Unbeschwert und frei wie früher,

Jene Zeiten sind vorbei.

Leben möchte ich bloß wieder

So wie früher: Frei, so frei!




Das ist wahre Reife, die uns „Galaxy“ hier auf diese Weise lehrt. Kindern selbst bleibt dies freilich verborgen. Sie spielen „Galaxy“, ohne sich der herausragenden Qualität des Spiels bewusst zu sein, ohne zu wissen, dass sie sich nach ihrer eigenen Gegenwart zurücksehnen werden. Sie fühlen sich wohl in dieser von ihrer Fantasie inspirierten Spielwelt und haben einfach Spaß. „Galaxy“ ist ein wirklich vielschichtiges Spielerlebnis. Einem Spiel mit einer so simplen Vordergrund-Handlung traut man das gar nicht zu.
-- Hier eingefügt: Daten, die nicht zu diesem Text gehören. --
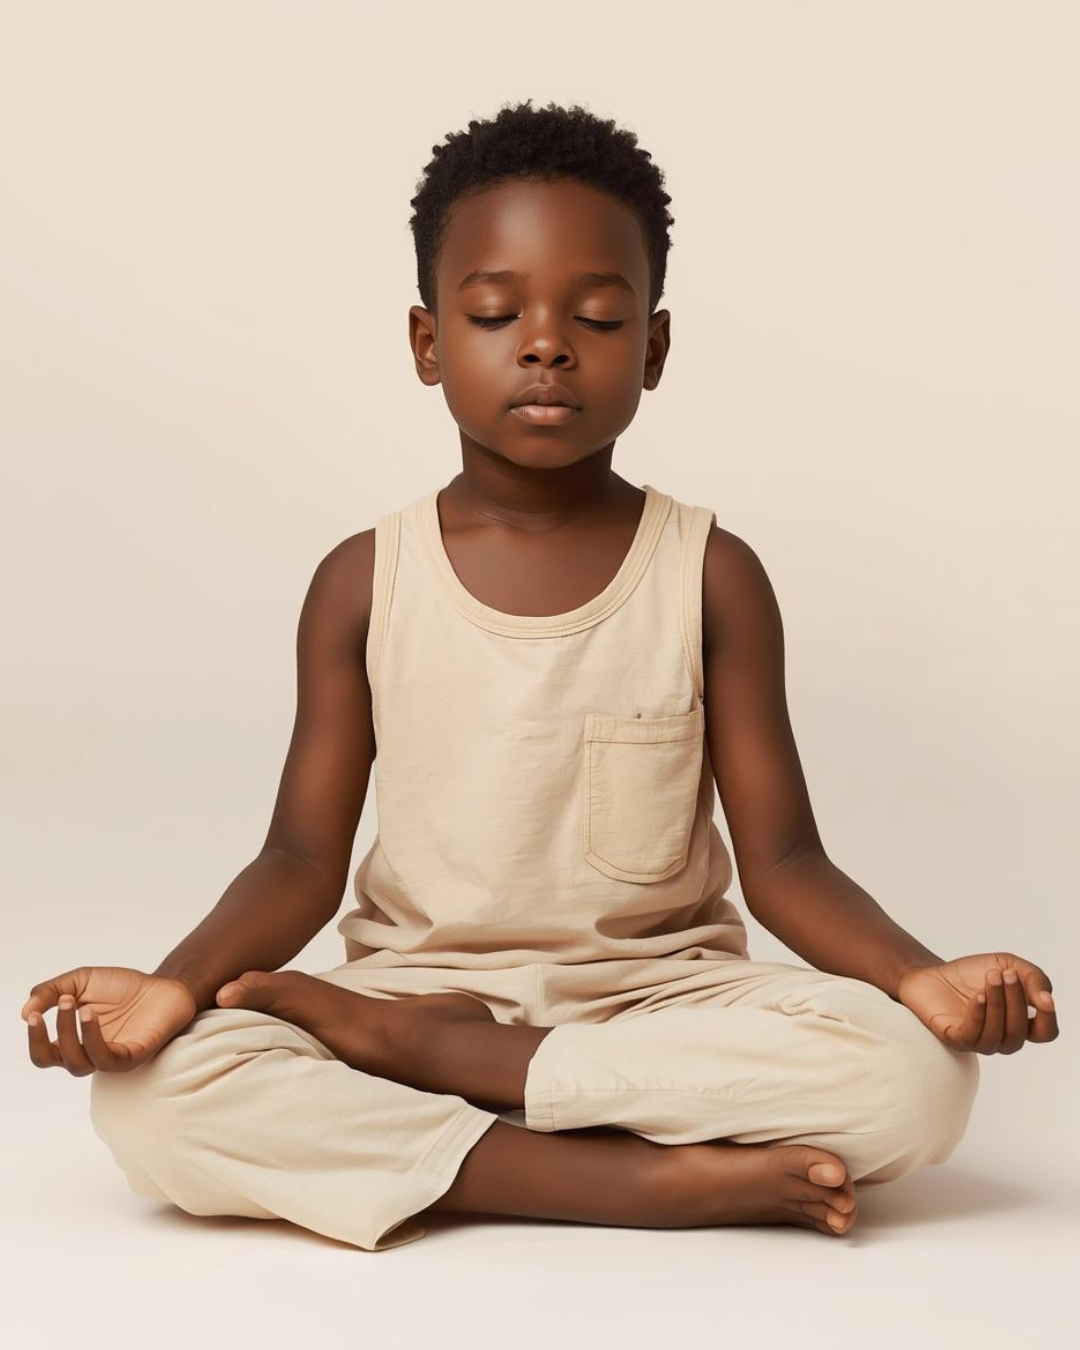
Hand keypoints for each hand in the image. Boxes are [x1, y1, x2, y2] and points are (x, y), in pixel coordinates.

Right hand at [21, 966, 198, 1074]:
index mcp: (73, 1041)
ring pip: (78, 1063)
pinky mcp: (132, 1056)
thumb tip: (25, 1013)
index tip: (34, 1014)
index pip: (42, 1054)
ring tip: (80, 1005)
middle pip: (54, 1060)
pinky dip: (93, 1038)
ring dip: (70, 1034)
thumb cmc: (122, 988)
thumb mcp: (81, 981)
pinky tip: (91, 1014)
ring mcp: (110, 1058)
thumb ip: (50, 991)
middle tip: (60, 1003)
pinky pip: (107, 1059)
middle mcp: (88, 1054)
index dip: (34, 1037)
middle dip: (47, 1036)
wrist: (164, 985)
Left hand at [896, 953, 1058, 1053]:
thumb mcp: (1009, 964)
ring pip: (998, 1036)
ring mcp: (978, 1041)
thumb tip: (1047, 1001)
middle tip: (1005, 974)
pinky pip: (972, 1036)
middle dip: (1016, 1000)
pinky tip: (977, 996)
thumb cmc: (971, 973)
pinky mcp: (955, 1039)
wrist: (930, 973)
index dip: (1048, 1018)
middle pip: (1020, 1032)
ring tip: (990, 978)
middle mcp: (1002, 1037)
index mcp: (1018, 1022)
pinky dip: (978, 1015)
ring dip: (997, 1004)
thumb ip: (1035, 979)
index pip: (1045, 1033)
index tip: (1042, 997)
Unbeschwerten, rein-kindlichen Spaß zu haben, das ist in „Galaxy“ einfach und überall möglich. Das einzigartige und technisch herausragende Gravitationskonzept lädt förmlich dazu ein, herumzuspielen, zu experimentieren, einfach Spaß zu haben. „Super Mario Galaxy“ ist eine einzige Hommage an die Kindheit, es nimmt sie in all ihren Facetten ernst. Es versteht, dass wir uns zurück sehnen; zugleich versteht es, dass wir uns für diese Tatsache schämen. Darum lädt uns das Spiel mit seiner Brillanz ein zu einer Reise zurück in die Vergangenheit. Darum hat es einen so besonderen Platz in unserem Herzen. Und darum ist es eine der allerbesten Videospielproduktionen im Universum, einer der allerspaßigsten Teile eines Mediums, das im Grunde nur auf Spaß beruht.